Она снимает очки. Теперь я вижу ее глаза, большие, выпуклые, карие, в которых горит непонятный огонечек, надеюсь, что азартный. Пожалуй, я ее зацепил.

– За кого вы меня принимаете? Я не маленькая девочка, чтобы играть с незнакомым дядей в слова… И как вы вообще это себе представляете?

– Очень просто. Выработаем правила игры. Предлагаю. Первое. Слово, которое вы назовете, должно быть ключевым. То есть, если я сильно напрягу извилины (которые, учтите, у меня далеко не гениальные), то смогу угадать этого человека. Хорошо бы фамилию. Но если сумеете в одном-двух словах зашифровать нечто такое, что позволит мне сразу выйти на него, буду только благодарен. Второе. Мне разрешено задать три наводящих вопроса…

– А мне разрешено на них не отвечать! – смеется она.
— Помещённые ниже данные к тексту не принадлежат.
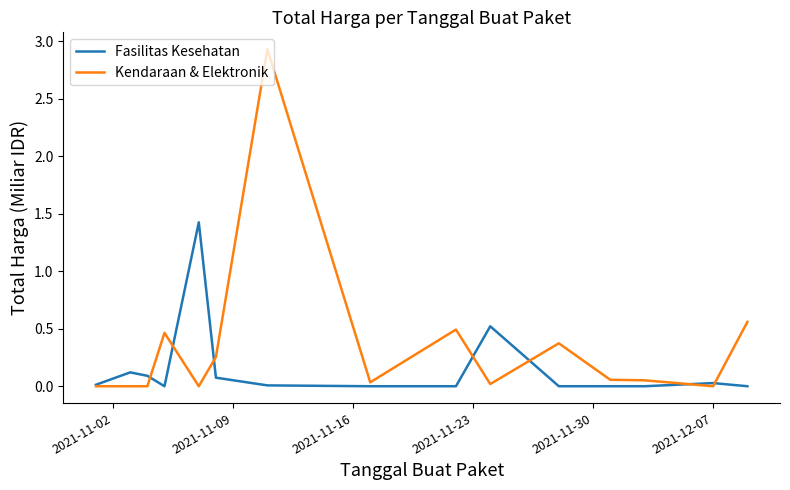

Which series has the largest range (max minus min)?

Kendaraan & Elektronik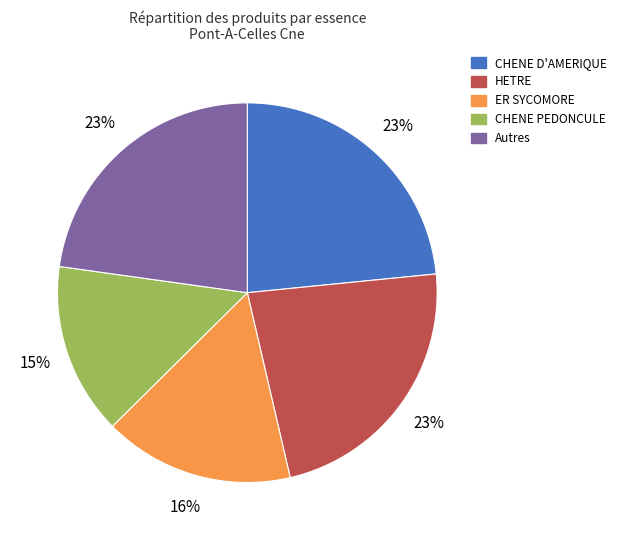

Which has a higher value, CHENE PEDONCULE or HETRE?

HETRE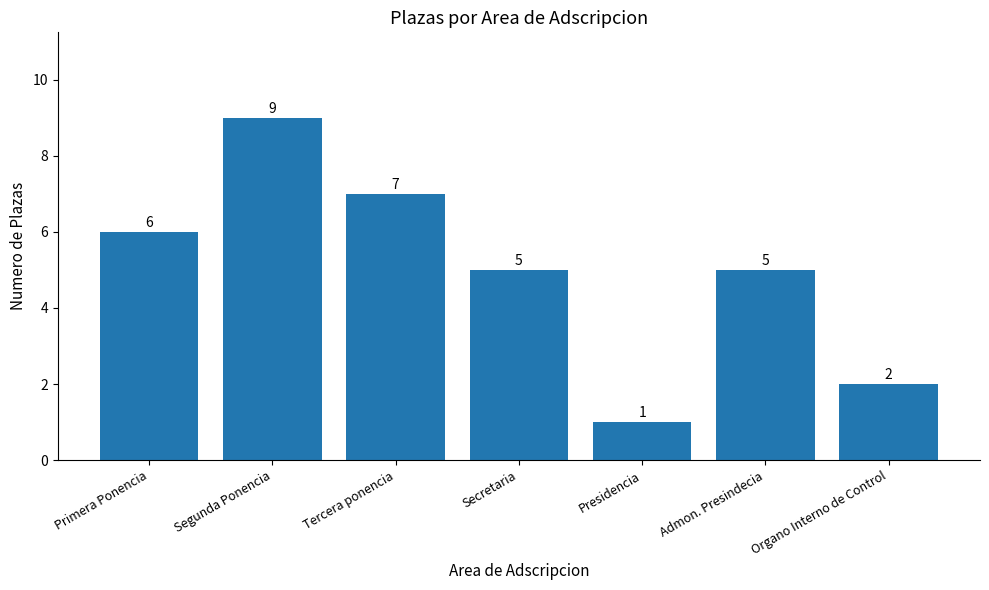

What is the label of the 1st bar from the right?

Organo Interno de Control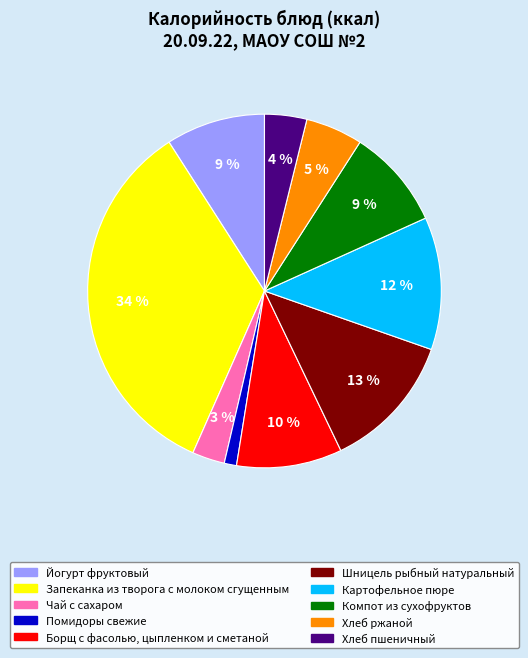

Combined, do Запеканка из творога с молоком сгущенным and Хлеб ржаной account for over 50%?

No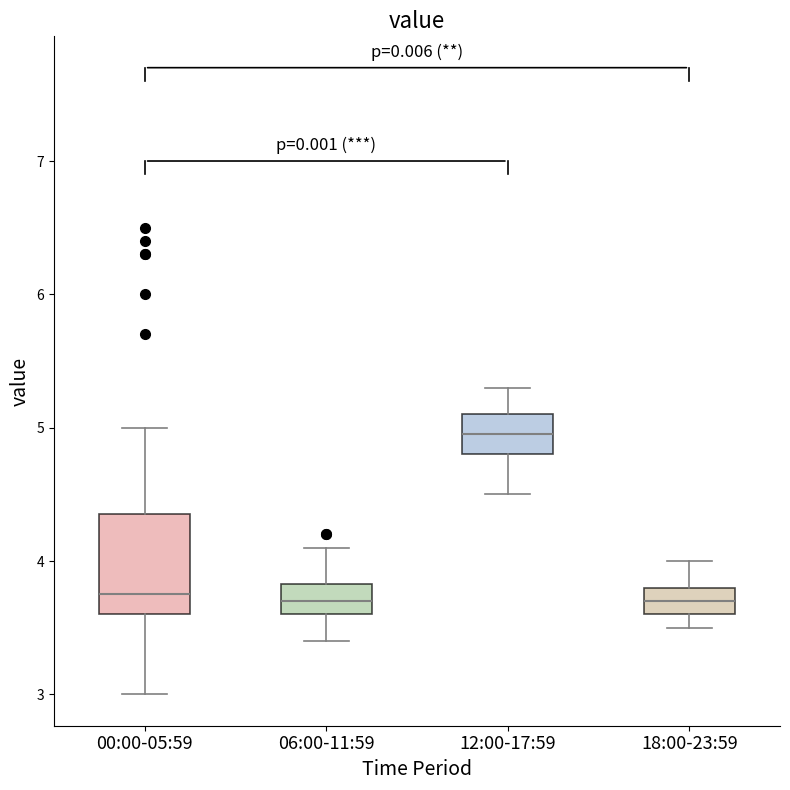

Reading left to right, read every box against the y-axis: the position of its median line, the range the box covers, and the ends of its whiskers. The values are not printed on the chart, so give them approximately, as read against the axis.

00:00-05:59: median 3.8, box 3.6 to 4.4, whiskers 3.0 to 5.0
06:00-11:59: median 3.7, box 3.6 to 3.8, whiskers 3.4 to 4.1
12:00-17:59: median 5.0, box 4.8 to 5.1, whiskers 4.5 to 5.3
18:00-23:59: median 3.7, box 3.6 to 3.8, whiskers 3.5 to 4.0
Вот это женщина! Точно радужный мыльный пузырь. В начале нашего короткого разговора она была жестка и проницательна, в середине – мрачно-загадочна, теперь – игрива. Характер, мягко говоря, неординарный. Понятно, почему она свинтила от заурядного Федора Иваныча.

– Ваши условия мне ясны, – она потирает свои крепкие загорелые ручки. – А сейчас мое. На все вопросы я отвечаю только да или нет.

– Согласен. Итак, я звоню завтра. Часа в три. Надеюсь, к этому времени вы придумаете ключевое слово?

– Вы явно меня недооцениваете, – кокетство и азарт из нее так и прут. – Я способна на многое. А такая мелочь для меня вообще ерунда.

Прощаемся довольные друг другом.

* * *

Одиннадцатого июля (уступая давлению) я дал обещание актрисуле, что через две недели займусь убийством ее муженька. Сегодня уже пятнадцатое. Время исчезает с чудовищной неумолимостью. И передо мной снова встает предельно очевидный вопрос: с какого бодуна я принялся искать истинного отца дочки Федора Иваныча? На кой он мне сдался? Ну, втрескалась когда-то жена режиссера «Гамлета» в некоего хлыща, родила дочь, сбежала от мужа… Ну и что? Мне-то какой резон рыться в грязном белье? Что это мне дает?

И становится муторно на душе и в желудке, точно объелся тухлого.

И все-таки есть у меня вполне разумное объяснение своим поступкам.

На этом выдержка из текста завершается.